American Express on How 3D Secure 2.0 Threads the Needle Between Fraud Protection and Customer Convenience

Digital Fraud - March 2022 - Datavisor - Discover how 3D Secure 2.0 helps merchants provide smoother, more secure purchasing experience for customers

The first iteration of 3D Secure was hailed as a online fraud game-changer, but its effectiveness came at the cost of consumer convenience — and, ultimately, conversion. In the Digital Fraud Tracker, American Express’ JJ Kieley explains how the overhauled 3D Secure 2.0 system will curb fraud without the risk to merchant conversion.

Digital Fraud - March 2022 - Datavisor - Discover how 3D Secure 2.0 helps merchants provide smoother, more secure purchasing experience for customers

Credit card fraud is endemic in the United States and abroad, and banks and providers have worked tirelessly for decades to minimize its impacts. The rise of eCommerce has only made this task trickier, as bad actors can now spoof thousands of credit cards at once and use them almost instantaneously.

The credit card industry thought it had a good handle on the problem with the introduction of 3D Secure in 1999. The protocol was leveraged by many card providers under various names: Visa Secure, Mastercard SecureCode and American Express SafeKey, among others. This system was effective at preventing fraud, but it inadvertently created issues with customer seamlessness, according to JJ Kieley, vice president of payment products at American Express.

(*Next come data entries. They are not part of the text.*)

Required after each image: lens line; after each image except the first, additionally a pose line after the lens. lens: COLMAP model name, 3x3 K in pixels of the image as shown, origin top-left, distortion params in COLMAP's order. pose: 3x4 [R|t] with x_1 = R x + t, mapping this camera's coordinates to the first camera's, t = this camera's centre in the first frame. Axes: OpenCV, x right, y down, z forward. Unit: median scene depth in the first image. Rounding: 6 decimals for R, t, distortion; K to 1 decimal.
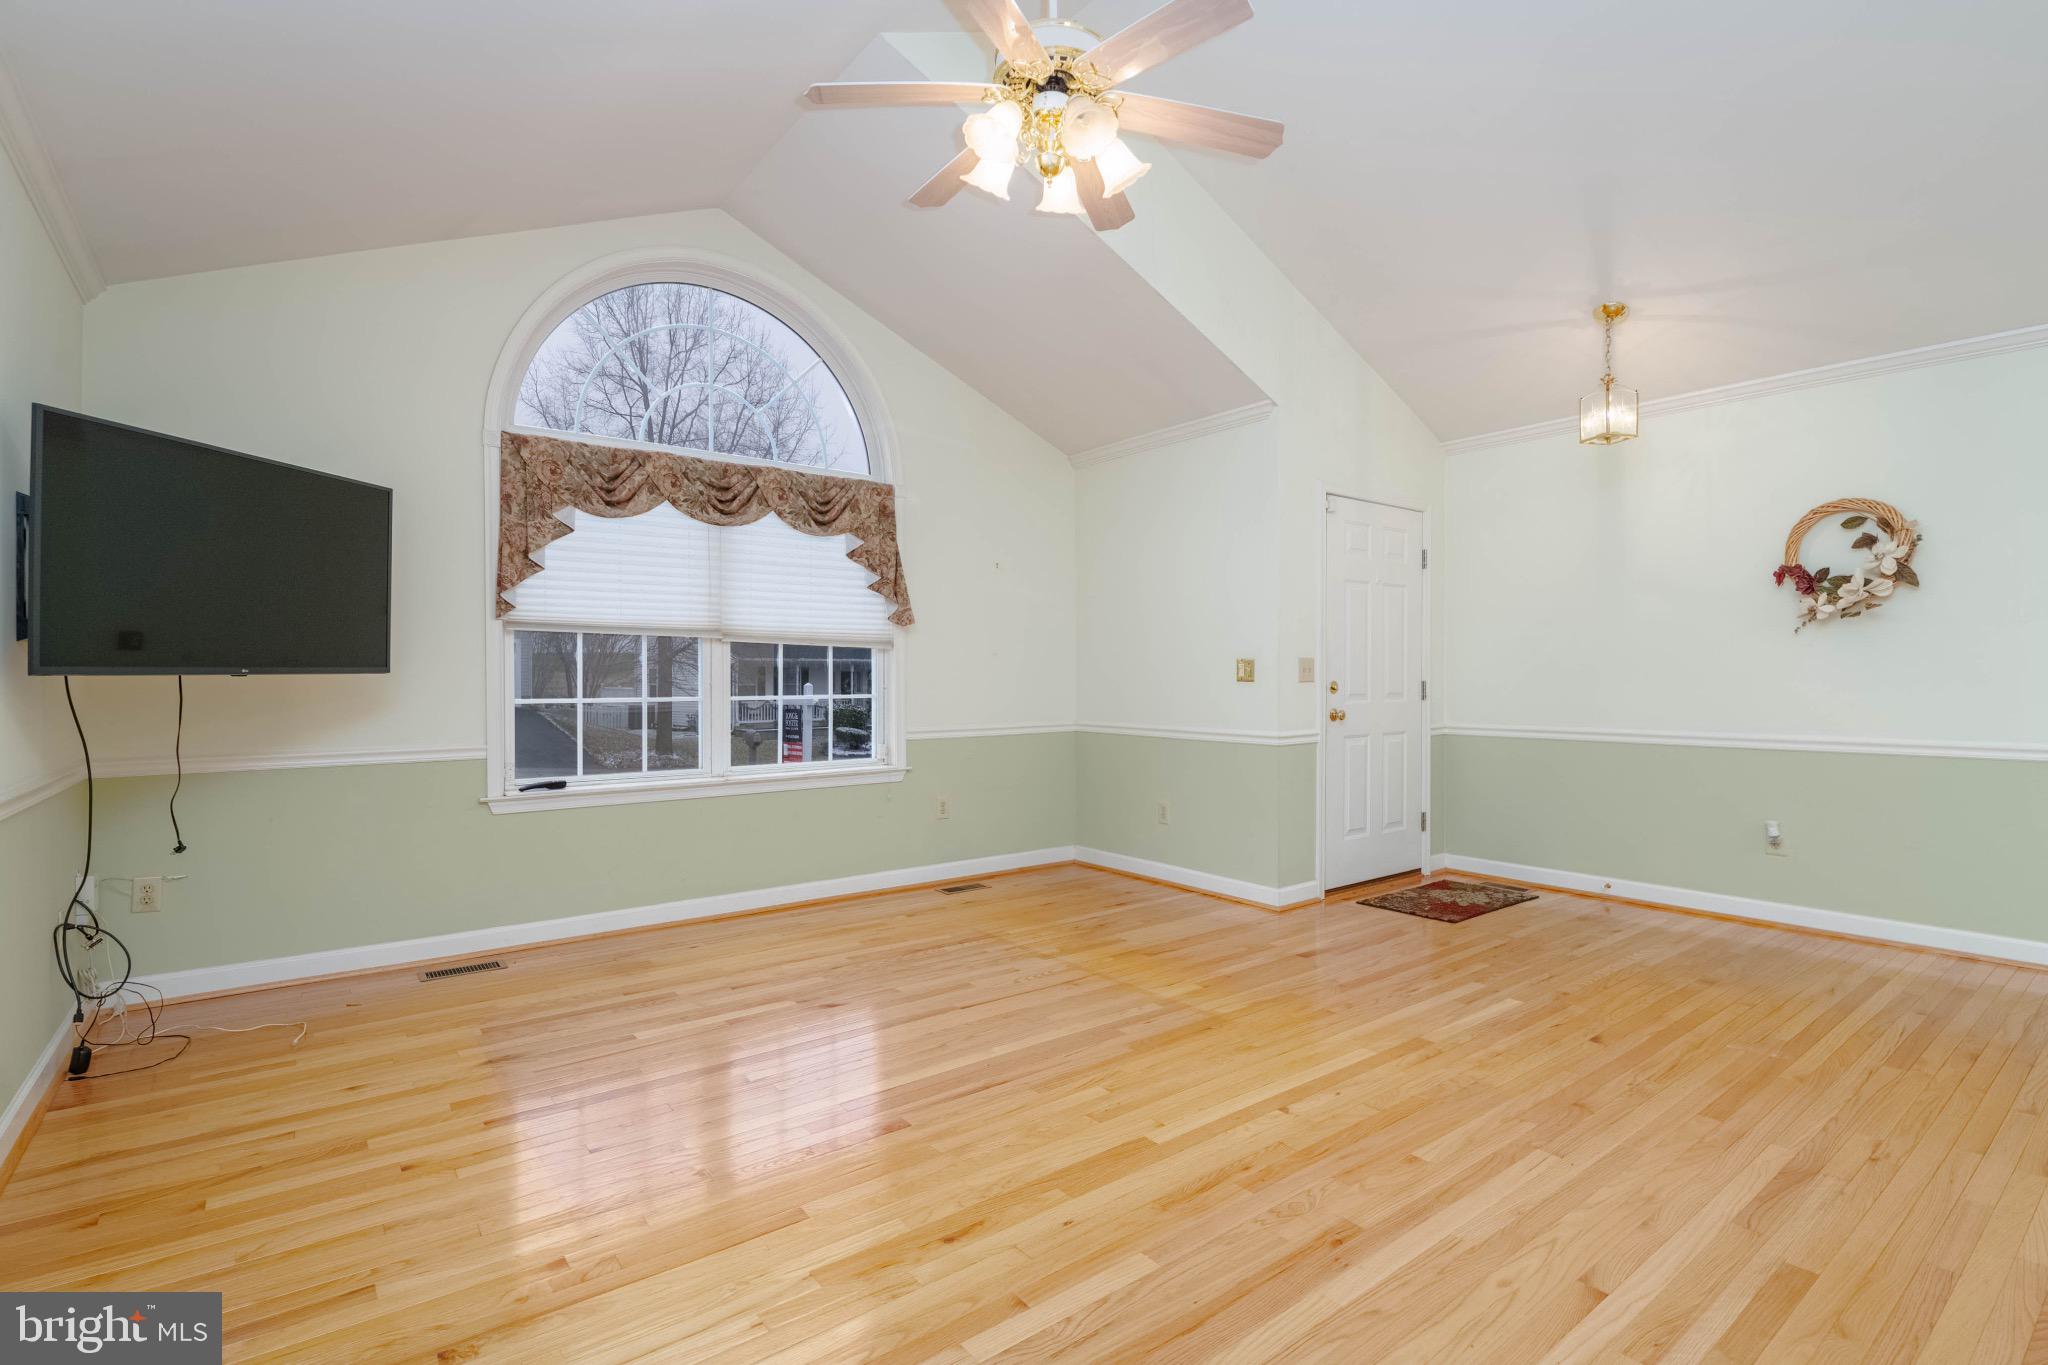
lens RADIAL K [[967.5, 0, 1037.0], [0, 967.5, 676.5], [0, 0, 1]] dist [0.000781, -0.010429]
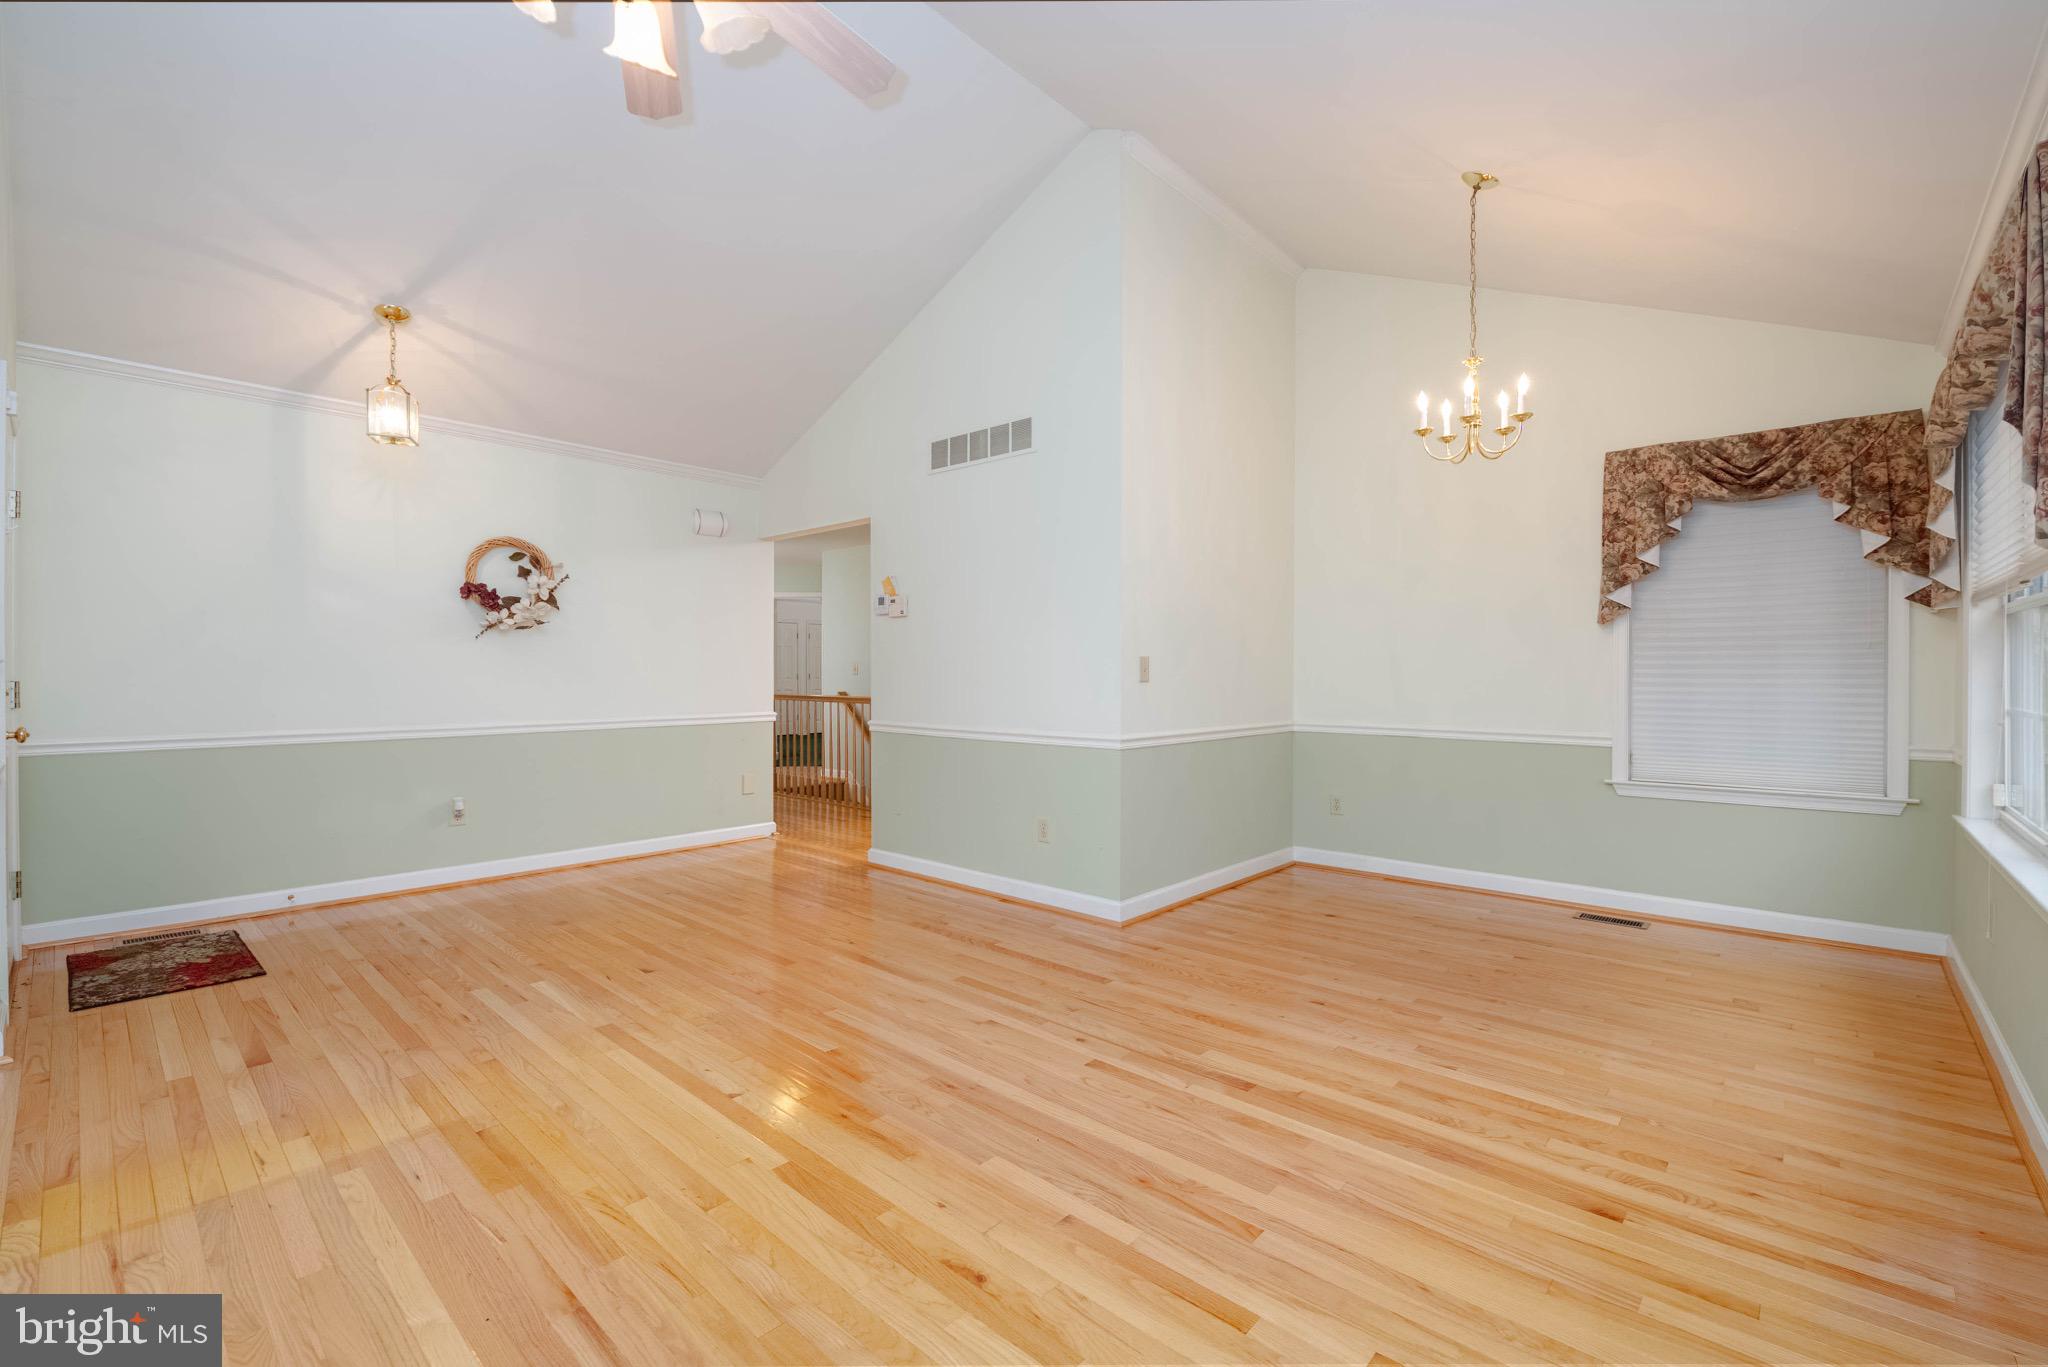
lens RADIAL K [[869.2, 0, 1037.8], [0, 869.2, 679.9], [0, 0, 1]] dist [0.001704, -0.009520]
pose [[-0.179358, -0.007134, 0.983758, -0.425686], [-0.000929, 0.999974, 0.007082, -0.002036], [-0.983784, 0.000356, -0.179360, 0.504268]]
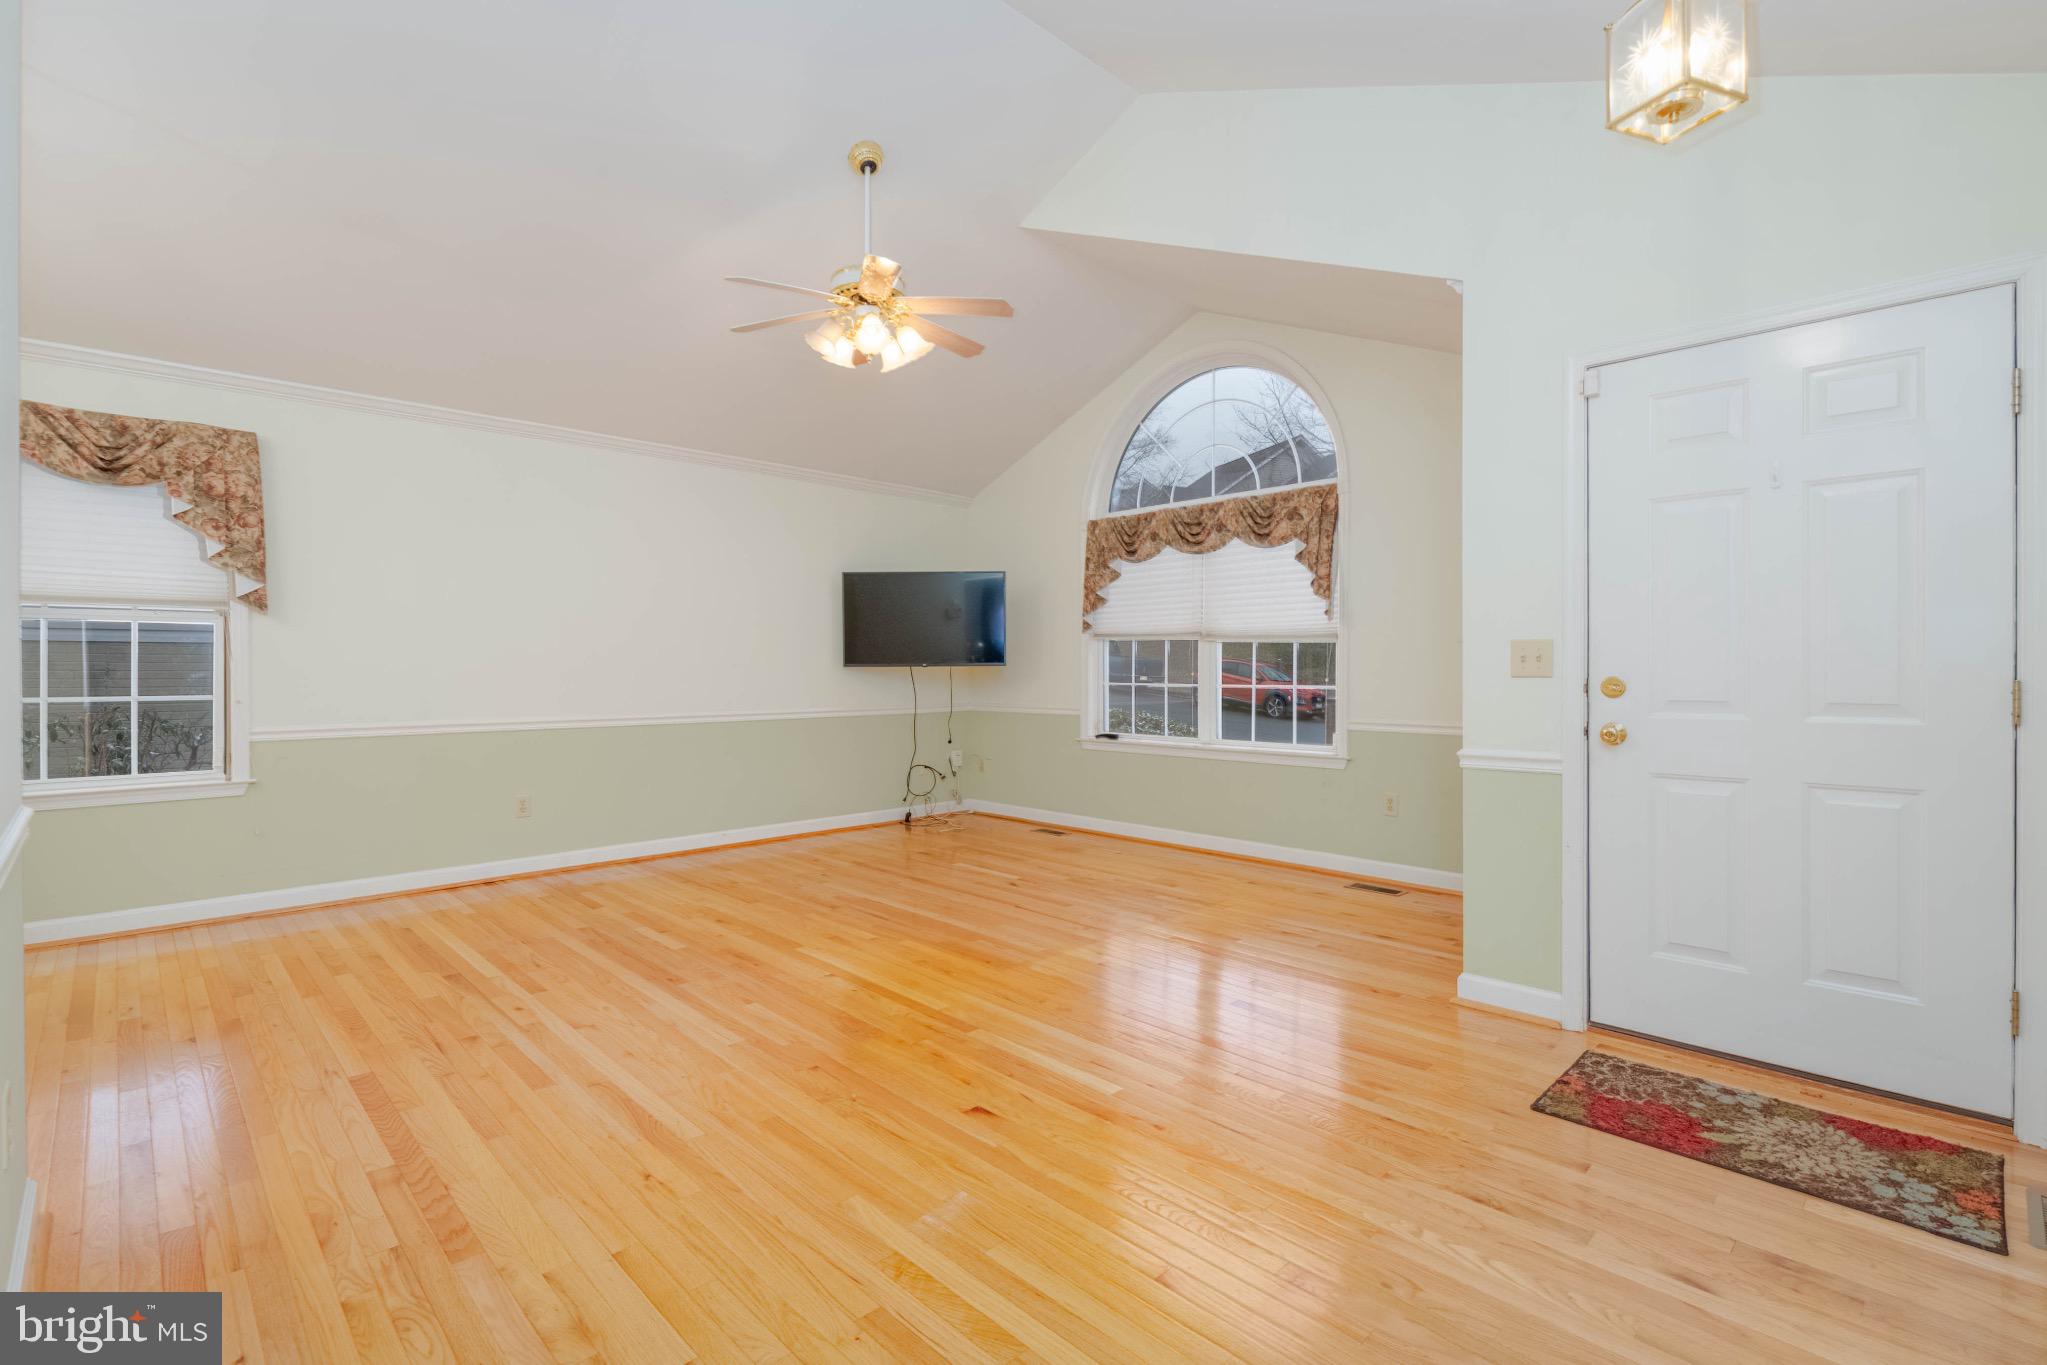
lens RADIAL K [[931.0, 0, 1030.0], [0, 931.0, 674.4], [0, 0, 1]] dist [-0.000445, -0.000718]
pose [[0.110380, 0.008316, -0.993855, 0.974942], [0.000386, 0.999965, 0.008410, -0.001973], [0.993889, -0.001312, 0.110372, 0.679223]]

“The key thing that they were focusing on was an interoperable system, so that merchants and card issuers could use a standard protocol of sorts,” Kieley said in a recent interview with PYMNTS. “What it focused on was authenticating a customer at checkout. Merchants would send information to the issuer through 3D Secure, and through that authentication, they can see whether or not there is a fraudster trying to use a compromised card or if it’s actually the card member.”

This authentication process was extremely time-consuming, leading to the development of 3D Secure 2.0 in 2016. Kieley offered PYMNTS an inside look into the drawbacks of the first iteration, what led issuers to reconsider their approaches and how 3D Secure 2.0 improves on the original version.

The Drawbacks of 3D Secure

The original 3D Secure had a number of deficiencies, especially when it came to customer and merchant satisfaction. The authentication system was obtrusive and slow to process, and it also required additional active input from the customer to make transactions go through.

“You click a button saying ‘checkout,’ and then the merchant sends the transaction information to the issuer of that card,” Kieley explained. “Then the issuer will decide whether or not we need to send some type of notification to the card user using the information we have with the card number, and then the customer will get a pop-up that’ll say, ‘American Express is trying to authenticate your transaction. Please enter the code that we just sent to your phone or email.’”

Customers on eCommerce websites were frequently annoyed with the obtrusiveness of this extra step, often abandoning transactions entirely rather than checking their email inboxes or phones for the extra codes. This, in turn, irritated merchants because they were losing otherwise surefire sales.

“Merchants knew it was an effective tool in preventing fraud, but they had to make the decision of whether to protect [themselves] against fraud or create friction that could lead to abandonment of transactions,” he said. “It really wasn’t a great experience.”

Card issuers took these complaints to heart when developing the new iteration of their authentication system, 3D Secure 2.0, which aims to improve customer experiences without compromising fraud detection.

How 3D Secure 2.0 Improves Upon the Old

Making customers’ and merchants’ experiences more streamlined and convenient was a top priority when developing 3D Secure 2.0, Kieley explained. Instead of requiring an extra authentication step on the user’s side, the new system leverages more data points to make a fraud determination behind the scenes.

“The reception on the consumer side has been very positive,” Kieley said. “They thought that because of regulation, they [were] going to have to go through an authentication process like they experienced with 3D Secure 1.0, but now they’re getting a much better experience on it.”

The new system’s other major improvement is its flexibility. 3D Secure’s first iteration only worked on web browsers, meaning that smartphone shoppers needed to navigate a small, unoptimized authentication screen on their phones’ internet apps. Now, the system can be implemented natively on eCommerce apps.

“The other benefit is that the experience that the customer goes through got a big step up,” Kieley said. “3D Secure 1.0 only supported browser-based payments and browser-based pop-ups, so [it] really wasn’t a great experience. [3D Secure] 2.0 supports both browser and native apps, which means lower friction and a better experience.”

Fraud will continue to be a concern for card-based payments, especially as eCommerce usage grows during the pandemic. But with 3D Secure 2.0, card issuers, merchants and consumers can all access a more secure shopping experience with minimal amount of friction.